Thorin frowned and shook his head. "We met long before then. You came to Erebor with your father." He remembered the day well. His world had changed forever on that day. Actually, Smaug had come only days later. The dragon seemed to be able to sense her somehow, if his odd behaviour regarding Lake Town was anything to go by. Could it be that she was why Erebor was attacked? No. That was ridiculous. Erebor had a large enough hoard of gold to attract a dragon even without her. It must be a coincidence.
It was Mirilas's turn to frown. "You were there?" she asked in confusion. She knew that Thror's male relatives had been present at the meeting, but had one of them been Thorin?
"Indeed. That first time I saw you, I knew," Thorin said, fairly glowing at the memory. She had been beautiful then, though nothing could be as beautiful as her now. She must be every dwarf's dream: a powerful sorceress in the form of a woman whose skin looked like living diamond.
"Knew what?" Mirilas asked. What could he possibly mean?
"That I wanted you to be mine," he said.
This explained much. For instance, he had already known of her when he had ordered his dwarves to take her and bring her with them. That was why he had refused to let her go.
"And after that, you appeared from nowhere in front of your father's throne," Thorin continued, remembering how her sudden appearance had cooled his ire at her father in an instant.
"You were there?" she asked. She had admittedly been in no condition to look around and see who was present. She had been lucky enough to spot her Ada before she fell unconscious.
"Yes. I knew then that you had power, but I never even dreamed of the sort of power you have shown this day."
"And what do you make of it?" Mirilas questioned coldly. If most of his regard was centred on her power, she wanted nothing to do with him. Then again, was that not the basis of Smaug's regard for her?
"You are magnificent, fit to be a queen," Thorin said warmly.
"What do you mean?" Mirilas asked sharply.
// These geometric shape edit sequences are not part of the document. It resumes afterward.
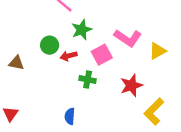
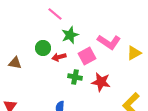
red star: (131, 85) -> (101, 82), moved, turned 30

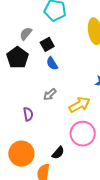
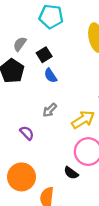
purple semicircle: (28, 114) -> (27, 133), turned -32
black semicircle: (58, 153) -> (71, 173), moved, turned 88

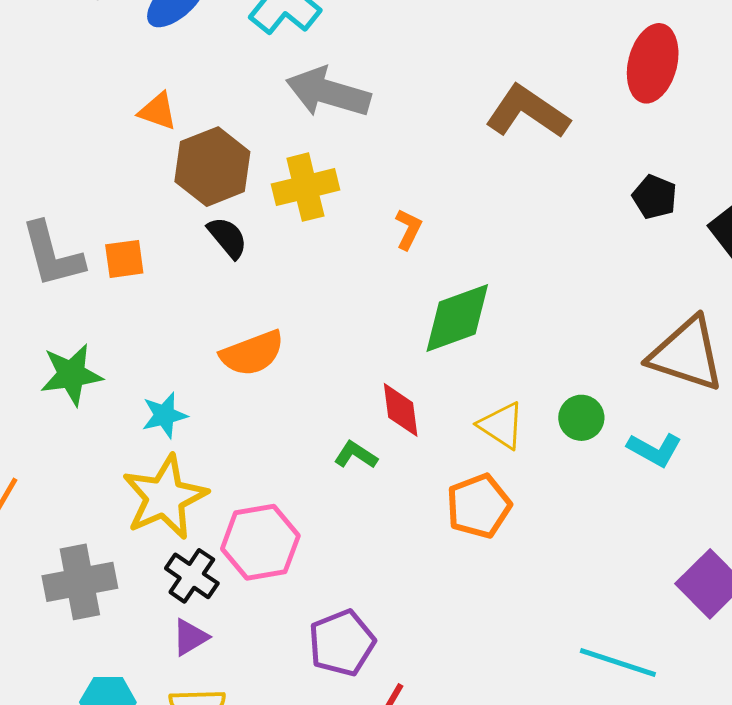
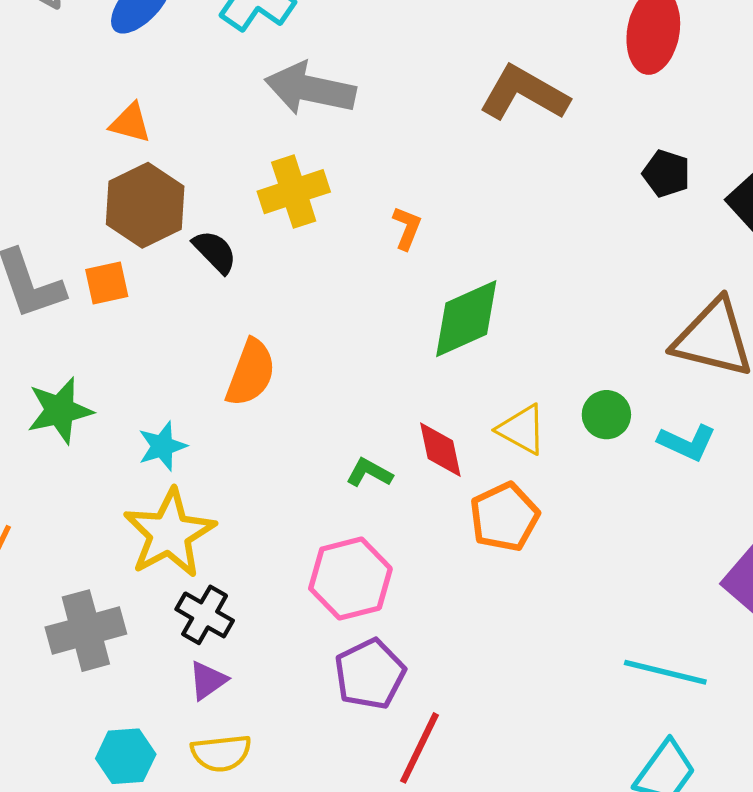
brown hexagon: (212, 167) -> (145, 205), moved
orange semicircle: (252, 353) -> (251, 373), turned -44
red diamond: (401, 410) -> (440, 450), moved
pink hexagon: (260, 542) -> (350, 579), moved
Her brother was set to take over the Woodland Realm should their father either fall or pass away to the West. Not her.
"Marry me," Thorin said bluntly.
"What?!" the elleth shrieked.
"Marry me. Be my queen," the dwarf insisted.
"I do not think that-" she started to protest
"I have loved you since I first saw you! Please!"
"But I-"
"You would be free of that dragon!" No. She could not let that happen.
"No, Thorin. I will not marry you," she said firmly, turning to leave before he could say more.
Thorin caught Mirilas's faceted arm in a weak grasp and said pleadingly, "Please. I love you."
Mirilas pulled her arm from his grasp and left, leaving Thorin to stew in his bitterness and rising resentment for who he believed had taken her from him: Smaug.